## Problem statement
Return each entry below word for word, leaving out any image.
"""
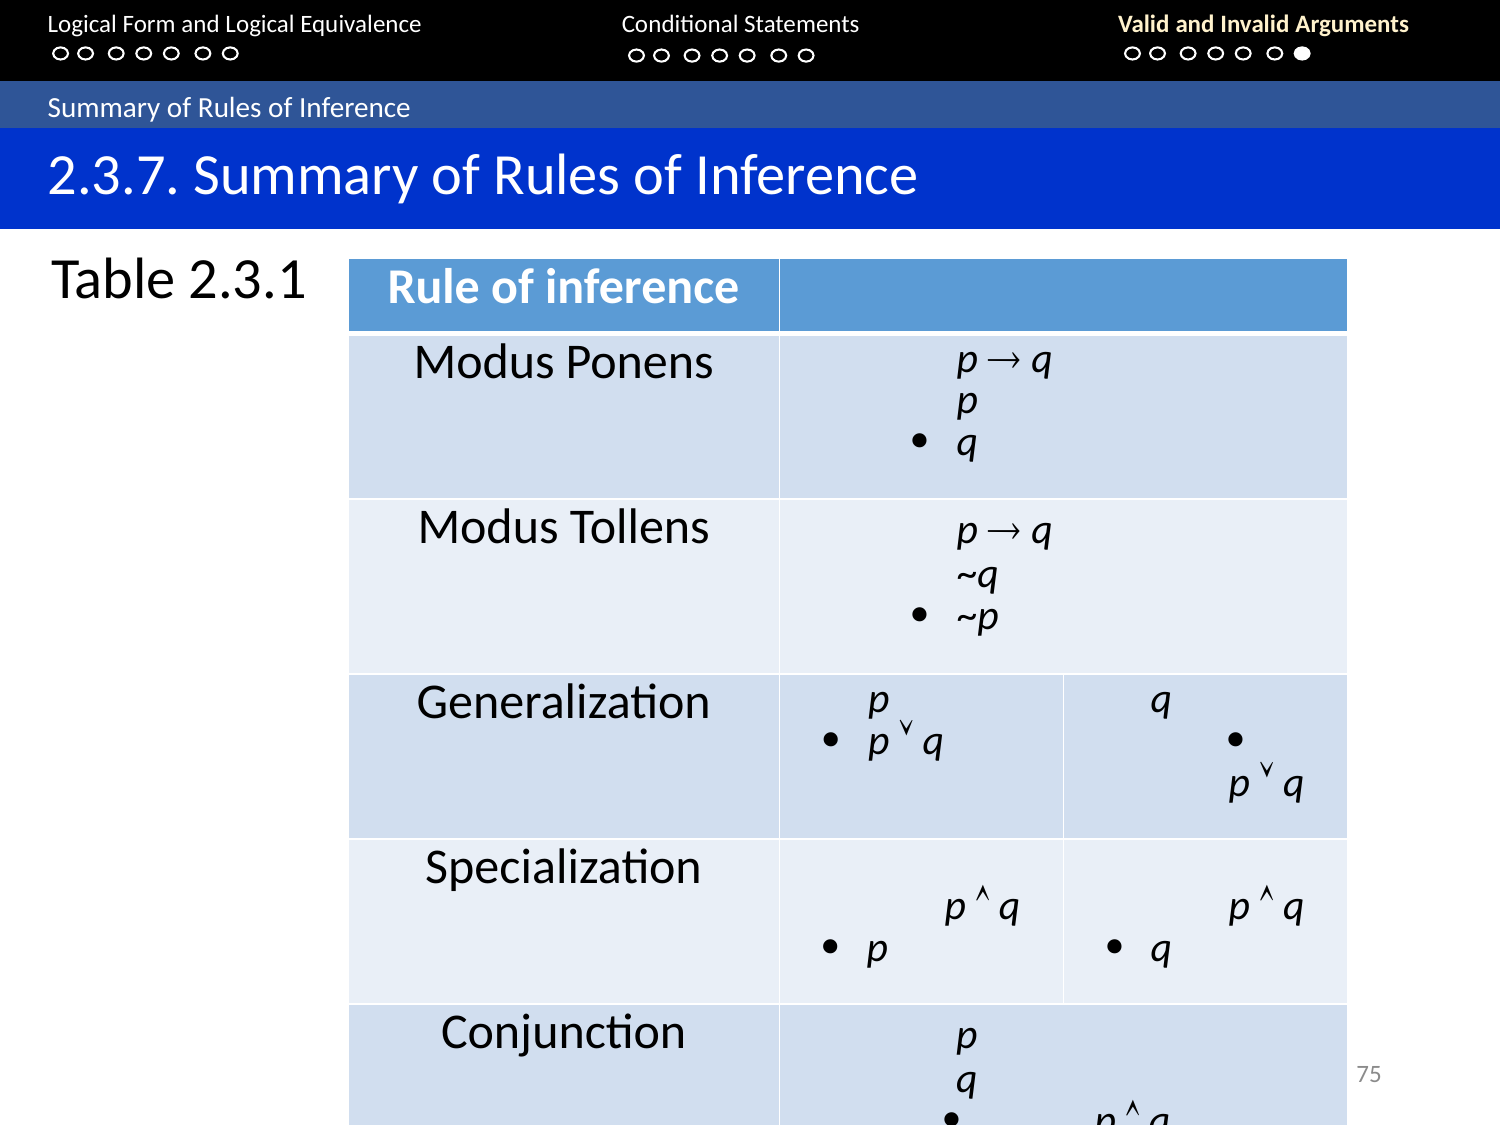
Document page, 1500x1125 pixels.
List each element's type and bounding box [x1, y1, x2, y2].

text_box [0, 0, 1500, 229]
table_cell [780, 675, 1063, 838]
table_cell [349, 1005, 779, 1125]
table_cell [349, 675, 779, 838]
table_cell [780, 500, 1347, 673]
table_header [349, 259, 779, 331]
table_cell [780, 336, 1347, 498]
table_cell [349, 840, 779, 1003]
table_cell [1064, 675, 1347, 838]
table_cell [780, 1005, 1347, 1125]
table_cell [349, 500, 779, 673]
slide_number [1349, 1042, 1397, 1103]
table_cell [349, 336, 779, 498]
table_cell [1064, 840, 1347, 1003]
table_header [780, 259, 1347, 331]
table_cell [780, 840, 1063, 1003]
text_box [36, 232, 341, 318]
"""
## Exercise solution
Document page, 1500x1125 pixels.
List each element's type and bounding box [x1, y1, x2, y2].

text_box [0, 0, 1500, 229]
table_cell [780, 675, 1063, 838]
table_cell [349, 1005, 779, 1125]
table_cell [349, 675, 779, 838]
table_cell [780, 500, 1347, 673]
table_header [349, 259, 779, 331]
table_cell [780, 336, 1347, 498]
table_cell [349, 840, 779, 1003]
table_cell [1064, 675, 1347, 838]
table_cell [780, 1005, 1347, 1125]
table_cell [349, 500, 779, 673]
slide_number [1349, 1042, 1397, 1103]
table_cell [349, 336, 779, 498]
table_cell [1064, 840, 1347, 1003]
table_header [780, 259, 1347, 331]
table_cell [780, 840, 1063, 1003]
text_box [36, 232, 341, 318]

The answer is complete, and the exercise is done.